Cinema com Rapadura

OPINIÃO   sexta-feira, 16 de abril de 2021

Radioactive (Netflix, 2021): cinebiografia mediana

Filme sobre a cientista Marie Curie não consegue ser salvo por suas boas atuações, e entrega um enredo superficial e sobrecarregado de narrativas.

No  final do século XIX, a ciência descobria um fenômeno que seria utilizado desde como um dos componentes para a criação de bombas atômicas até como uma das peças-chaves em tratamentos de câncer: a radioatividade. Essa descoberta, importante por si só, ganha ainda mais notoriedade por ter sido feita a partir da parceria entre Pierre Curie e Marie Curie, uma das pouquíssimas estudantes mulheres da Universidade de Paris na época, e a primeira a ganhar um prêmio Nobel (anos depois, ela se tornaria a primeira mulher a ganhá-lo duas vezes). A história de Curie e de sua jornada na descoberta da radioatividade é contada no filme da Netflix, “Radioactive“, dirigido por Marjane Satrapi (“As Vozes”).

Seguindo a tradição de boa parte das cinebiografias, o longa fala sobre a vida de Marie Curie (Rosamund Pike) de forma episódica, acompanhando, em sua primeira parte, os anos ao lado de seu marido e companheiro de estudos, Pierre Curie (Sam Riley); e, em seguida, os acontecimentos posteriores à morte de seu cônjuge, como a revelação de que a radioatividade, se manuseada de maneira errônea, pode causar danos fatais ao corpo humano.

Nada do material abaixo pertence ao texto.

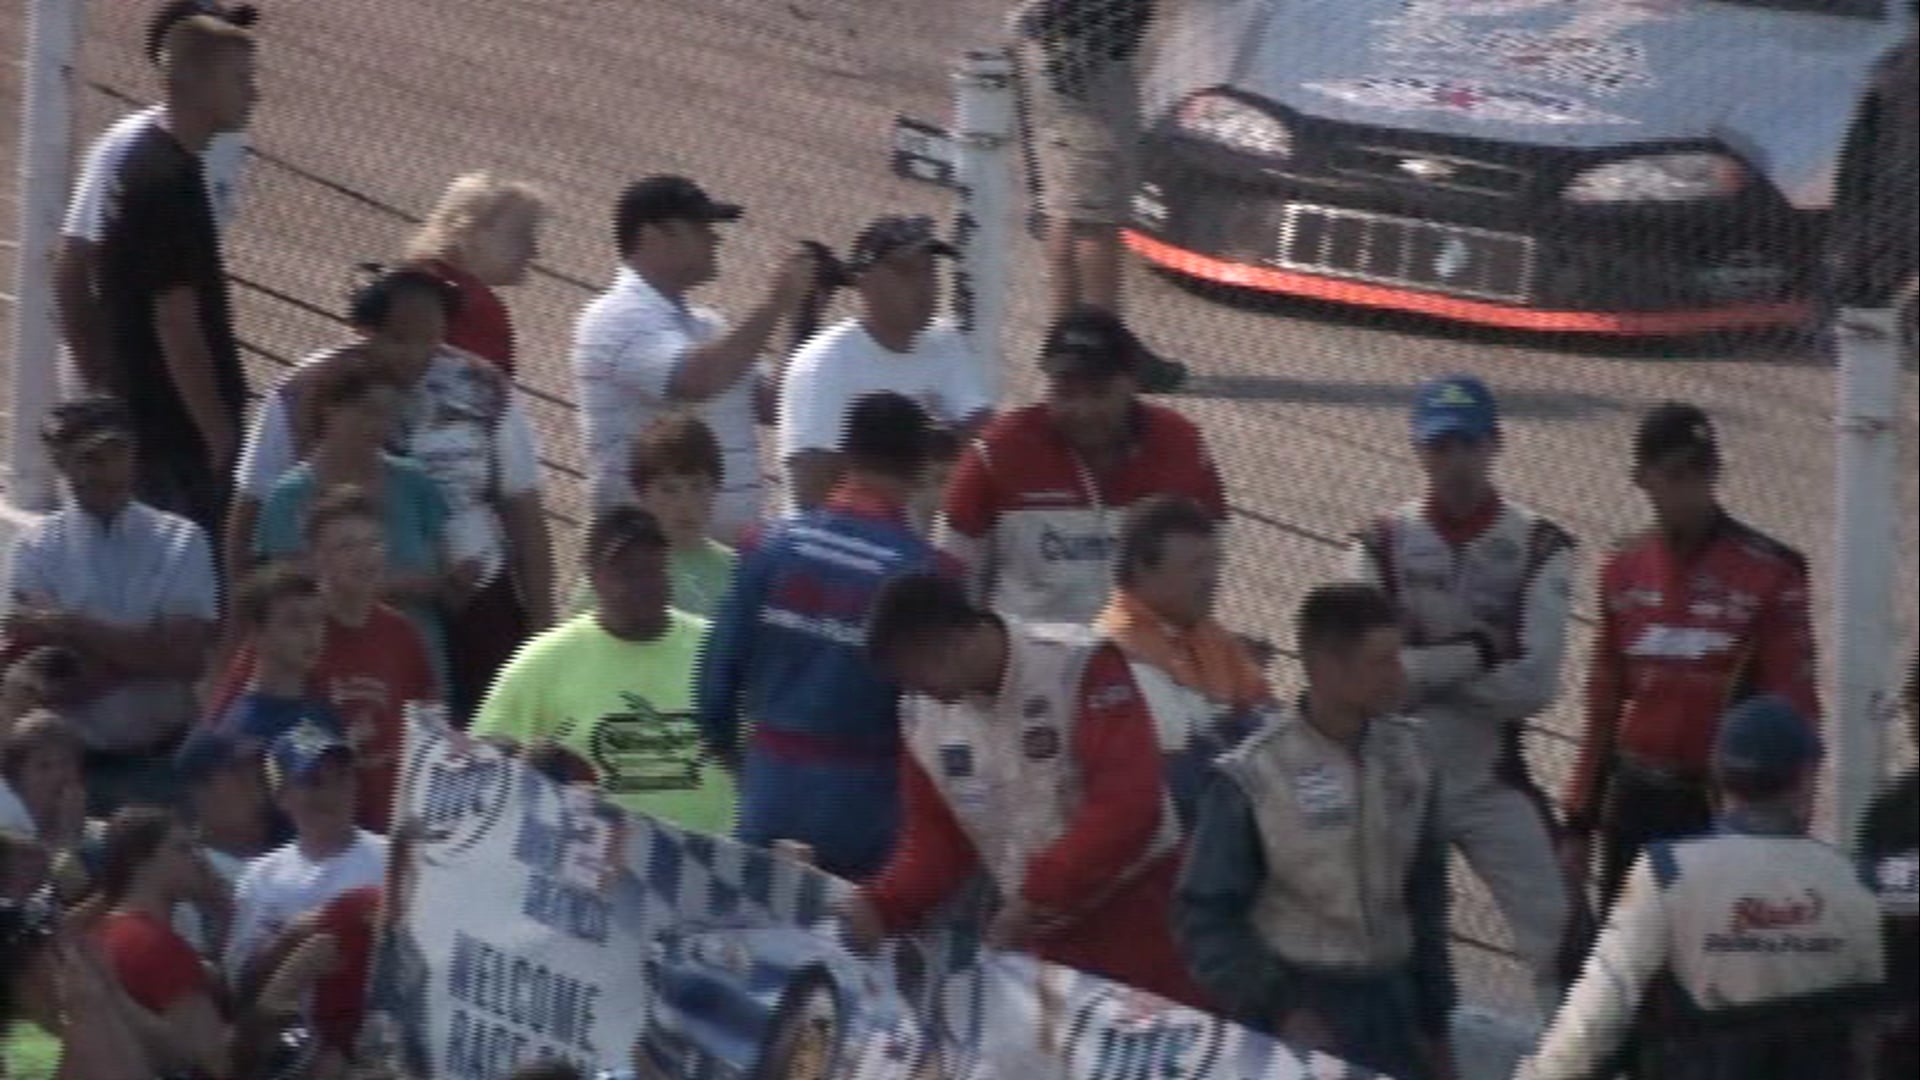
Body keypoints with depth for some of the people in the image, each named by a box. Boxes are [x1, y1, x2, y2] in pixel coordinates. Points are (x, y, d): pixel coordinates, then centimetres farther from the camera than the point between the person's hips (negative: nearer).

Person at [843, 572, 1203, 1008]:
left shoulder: (1082, 667, -19)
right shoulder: (923, 712, 1)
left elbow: (1128, 804, -24)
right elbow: (938, 835, 10)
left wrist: (1038, 895, -23)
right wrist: (884, 904, -7)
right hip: (1041, 941, 6)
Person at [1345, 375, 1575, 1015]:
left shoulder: (1539, 547, -4)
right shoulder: (1382, 545, -2)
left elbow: (1534, 685, -13)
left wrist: (1423, 668, -13)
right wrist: (1475, 653, -18)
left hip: (1493, 779, -1)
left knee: (1558, 940, -8)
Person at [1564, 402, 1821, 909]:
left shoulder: (1768, 573, -8)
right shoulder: (1623, 572, 6)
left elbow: (1793, 711, -8)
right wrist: (1579, 825, 14)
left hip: (1727, 810, -5)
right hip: (1637, 805, 5)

Além disso, há um enfoque na relação de Curie com as filhas, especialmente a mais velha, que anos depois também receberia um prêmio Nobel por estudos envolvendo a radioatividade.

É justamente nessa escolha de retratar a história da cientista polonesa de forma episódica que recai o primeiro ponto negativo. Sendo um problema recorrente em cinebiografias, a tentativa de condensar anos de existência e de trabalho de um indivíduo em algumas poucas horas tem se mostrado, salvo algumas exceções, desacertada – “Bohemian Rhapsody” é uma prova disso -, e aqui não é diferente. O filme de Satrapi tenta abordar diversos acontecimentos que marcaram Curie (a descoberta da radioatividade, seu casamento, a relação com as filhas, sua fobia de hospitais, o machismo que sofre por ser uma mulher cientista e progressista são só alguns desses acontecimentos), e o resultado disso é que eles não são desenvolvidos com profundidade, mostrando-se apenas como fragmentos de pouca importância.

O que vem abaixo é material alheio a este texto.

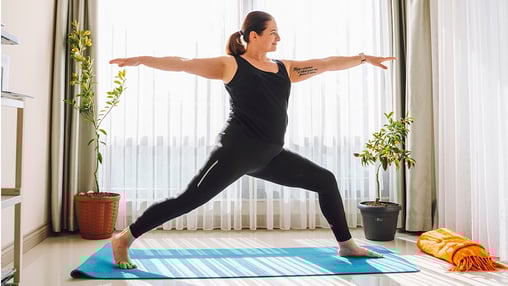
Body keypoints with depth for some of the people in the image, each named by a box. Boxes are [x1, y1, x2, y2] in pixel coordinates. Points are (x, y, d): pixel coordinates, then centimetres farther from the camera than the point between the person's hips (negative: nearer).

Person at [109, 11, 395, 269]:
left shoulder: (285, 68, 15)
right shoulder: (230, 65, -1)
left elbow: (326, 63, 19)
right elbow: (183, 63, -5)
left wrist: (363, 58, 22)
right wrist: (140, 59, -11)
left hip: (271, 156, 7)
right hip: (236, 151, -7)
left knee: (325, 180, 11)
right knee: (188, 200, -8)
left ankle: (347, 244, 25)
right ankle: (125, 239, 8)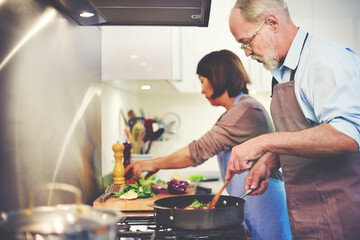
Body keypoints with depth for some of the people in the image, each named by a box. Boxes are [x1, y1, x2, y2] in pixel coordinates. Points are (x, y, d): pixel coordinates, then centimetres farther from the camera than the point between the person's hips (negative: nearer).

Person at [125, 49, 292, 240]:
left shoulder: (247, 110, -18)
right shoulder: (232, 114, 15)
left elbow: (199, 151, -19)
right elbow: (203, 150, 16)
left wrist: (156, 164, -7)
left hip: (262, 205, -9)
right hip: (247, 204, 9)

Contudo, entre esses acontecimentos, um deles toma conta da tela por mais tempo. A relação entre Pierre e Marie é mostrada de início a fim, desde seu primeiro encontro, até seu casamento, e a posterior morte de Pierre. Por mais que os dois sejam interpretados com empenho por Sam Riley e, especialmente, por Rosamund Pike (o elemento mais forte da produção), e por mais que seu relacionamento tenha sido essencial para a descoberta da radioatividade, ele acaba sobressaindo a narrativa da própria Marie, tomando o lugar de enredos que seriam muito mais interessantes, como a experiência de ser uma das poucas mulheres em uma universidade de prestígio e como isso afetou a falta de investimento em seu trabalho.

Além disso, os diálogos entre os dois são nutridos por clichês de comédias românticas (é irônico, inclusive, que em determinado momento Marie diga para Pierre que ele sempre tem uma frase pedante para dizer), que parecem não se encaixar na proposta do longa, sendo bastante fatigante de assisti-los. Porém, apesar do roteiro ter suas falhas e trivialidades, elas são amenizadas pelas escolhas estéticas feitas por Satrapi, que acerta em cheio na fotografia, e pela direção de arte de Michael Carlin (“Enola Holmes”), que cria uma ambientação acurada.

Sendo assim, as atuações e o visual de “Radioactive” são valorosos para a cinebiografia produzida pela Netflix, mas isso acaba se perdendo em meio aos enredos excessivos e a superficialidade com que eles são retratados, e a consequência disso é um filme ameno e esquecível, que não consegue reproduzir, de fato, a excepcionalidade que foi a vida e carreira de Marie Curie.